## Assignment
Retype the records below exactly as they stand, omitting the pictures.
---
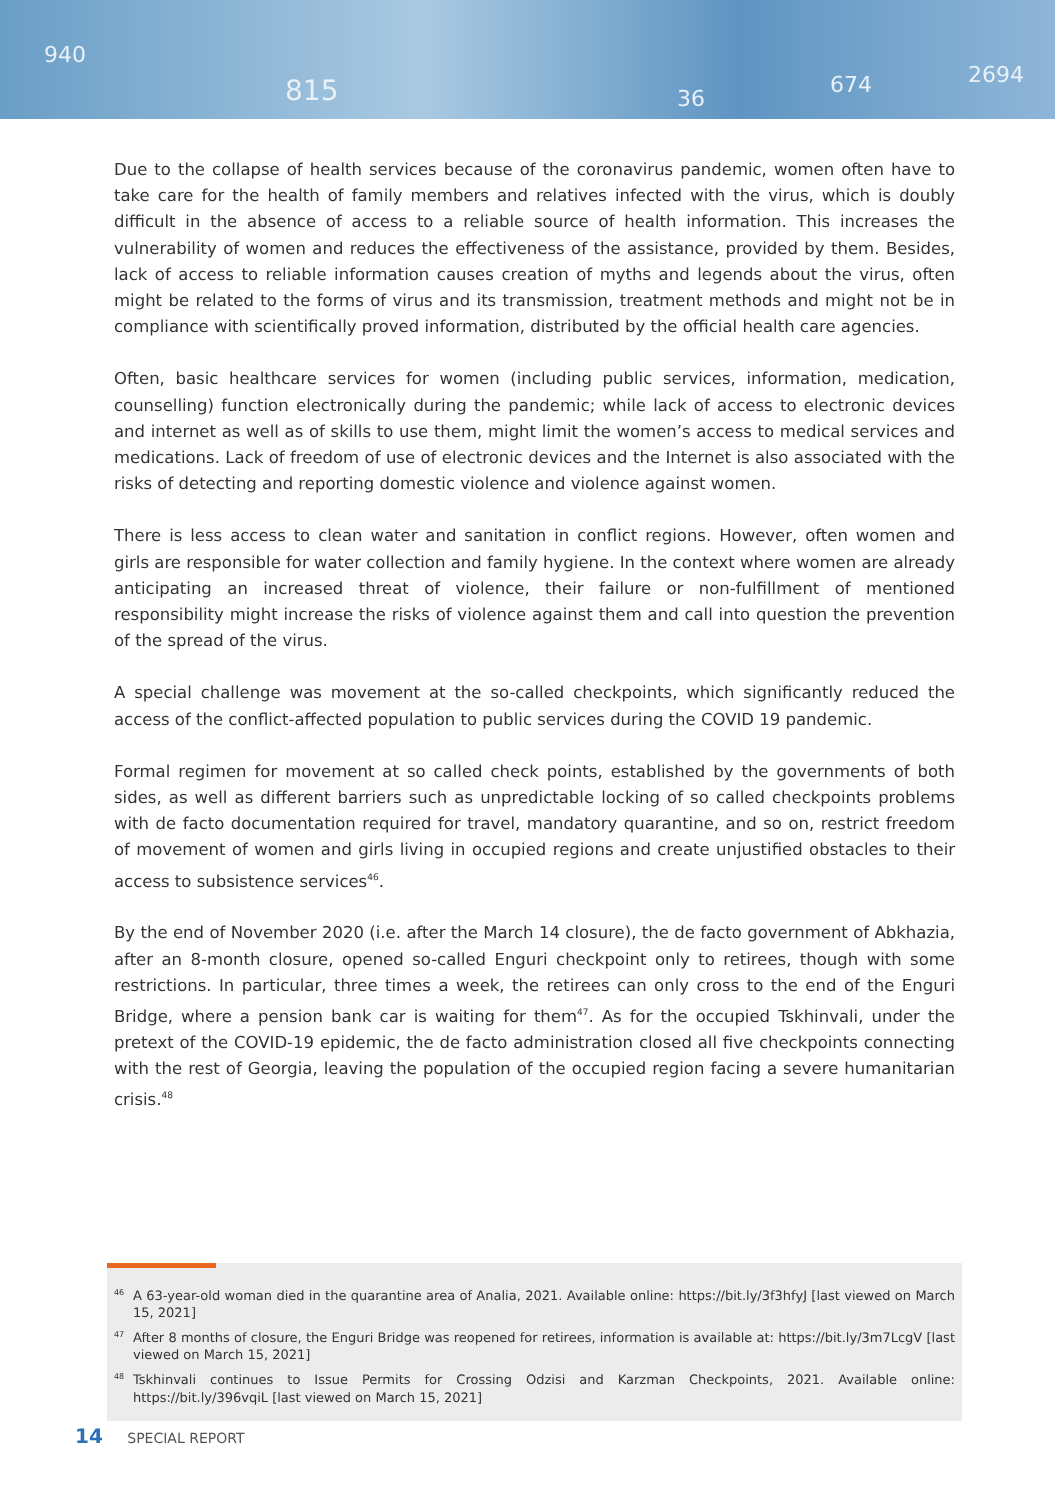940
815 36
674 2694
Due to the collapse of health services because of the coronavirus pandemic, women often have to take care for the health of family members and relatives infected with the virus, which is doubly difficult in the absence of access to a reliable source of health information. This increases the vulnerability of women and reduces the effectiveness of the assistance, provided by them. Besides, lack of access to reliable information causes creation of myths and legends about the virus, often might be related to the forms of virus and its transmission, treatment methods and might not be in compliance with scientifically proved information, distributed by the official health care agencies.
Often, basic healthcare services for women (including public services, information, medication, counselling) function electronically during the pandemic; while lack of access to electronic devices and internet as well as of skills to use them, might limit the women’s access to medical services and medications. Lack of freedom of use of electronic devices and the Internet is also associated with the risks of detecting and reporting domestic violence and violence against women.
There is less access to clean water and sanitation in conflict regions. However, often women and girls are responsible for water collection and family hygiene. In the context where women are already anticipating an increased threat of violence, their failure or non-fulfillment of mentioned responsibility might increase the risks of violence against them and call into question the prevention of the spread of the virus.
A special challenge was movement at the so-called checkpoints, which significantly reduced the access of the conflict-affected population to public services during the COVID 19 pandemic.
Formal regimen for movement at so called check points, established by the governments of both sides, as well as different barriers such as unpredictable locking of so called checkpoints problems with de facto documentation required for travel, mandatory quarantine, and so on, restrict freedom of movement of women and girls living in occupied regions and create unjustified obstacles to their access to subsistence services<sup>46</sup>.
By the end of November 2020 (i.e. after the March 14 closure), the de facto government of Abkhazia, after an 8-month closure, opened so-called Enguri checkpoint only to retirees, though with some restrictions. In particular, three times a week, the retirees can only cross to the end of the Enguri Bridge, where a pension bank car is waiting for them<sup>47</sup>. As for the occupied Tskhinvali, under the pretext of the COVID-19 epidemic, the de facto administration closed all five checkpoints connecting with the rest of Georgia, leaving the population of the occupied region facing a severe humanitarian crisis.<sup>48</sup>
<sup>46</sup> A 63-year-old woman died in the quarantine area of Analia, 2021. Available online: https://bit.ly/3f3hfyJ [last viewed on March 15, 2021]
<sup>47</sup> After 8 months of closure, the Enguri Bridge was reopened for retirees, information is available at: https://bit.ly/3m7LcgV [last viewed on March 15, 2021]
<sup>48</sup> Tskhinvali continues to Issue Permits for Crossing Odzisi and Karzman Checkpoints, 2021. Available online: https://bit.ly/396vqiL [last viewed on March 15, 2021]
14 SPECIAL REPORT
---
## Task output
940
815 36
674 2694
Due to the collapse of health services because of the coronavirus pandemic, women often have to take care for the health of family members and relatives infected with the virus, which is doubly difficult in the absence of access to a reliable source of health information. This increases the vulnerability of women and reduces the effectiveness of the assistance, provided by them. Besides, lack of access to reliable information causes creation of myths and legends about the virus, often might be related to the forms of virus and its transmission, treatment methods and might not be in compliance with scientifically proved information, distributed by the official health care agencies.
Often, basic healthcare services for women (including public services, information, medication, counselling) function electronically during the pandemic; while lack of access to electronic devices and internet as well as of skills to use them, might limit the women’s access to medical services and medications. Lack of freedom of use of electronic devices and the Internet is also associated with the risks of detecting and reporting domestic violence and violence against women.
There is less access to clean water and sanitation in conflict regions. However, often women and girls are responsible for water collection and family hygiene. In the context where women are already anticipating an increased threat of violence, their failure or non-fulfillment of mentioned responsibility might increase the risks of violence against them and call into question the prevention of the spread of the virus.
A special challenge was movement at the so-called checkpoints, which significantly reduced the access of the conflict-affected population to public services during the COVID 19 pandemic.
Formal regimen for movement at so called check points, established by the governments of both sides, as well as different barriers such as unpredictable locking of so called checkpoints problems with de facto documentation required for travel, mandatory quarantine, and so on, restrict freedom of movement of women and girls living in occupied regions and create unjustified obstacles to their access to subsistence services<sup>46</sup>.
By the end of November 2020 (i.e. after the March 14 closure), the de facto government of Abkhazia, after an 8-month closure, opened so-called Enguri checkpoint only to retirees, though with some restrictions. In particular, three times a week, the retirees can only cross to the end of the Enguri Bridge, where a pension bank car is waiting for them<sup>47</sup>. As for the occupied Tskhinvali, under the pretext of the COVID-19 epidemic, the de facto administration closed all five checkpoints connecting with the rest of Georgia, leaving the population of the occupied region facing a severe humanitarian crisis.<sup>48</sup>
<sup>46</sup> A 63-year-old woman died in the quarantine area of Analia, 2021. Available online: https://bit.ly/3f3hfyJ [last viewed on March 15, 2021]
<sup>47</sup> After 8 months of closure, the Enguri Bridge was reopened for retirees, information is available at: https://bit.ly/3m7LcgV [last viewed on March 15, 2021]
<sup>48</sup> Tskhinvali continues to Issue Permits for Crossing Odzisi and Karzman Checkpoints, 2021. Available online: https://bit.ly/396vqiL [last viewed on March 15, 2021]
14 SPECIAL REPORT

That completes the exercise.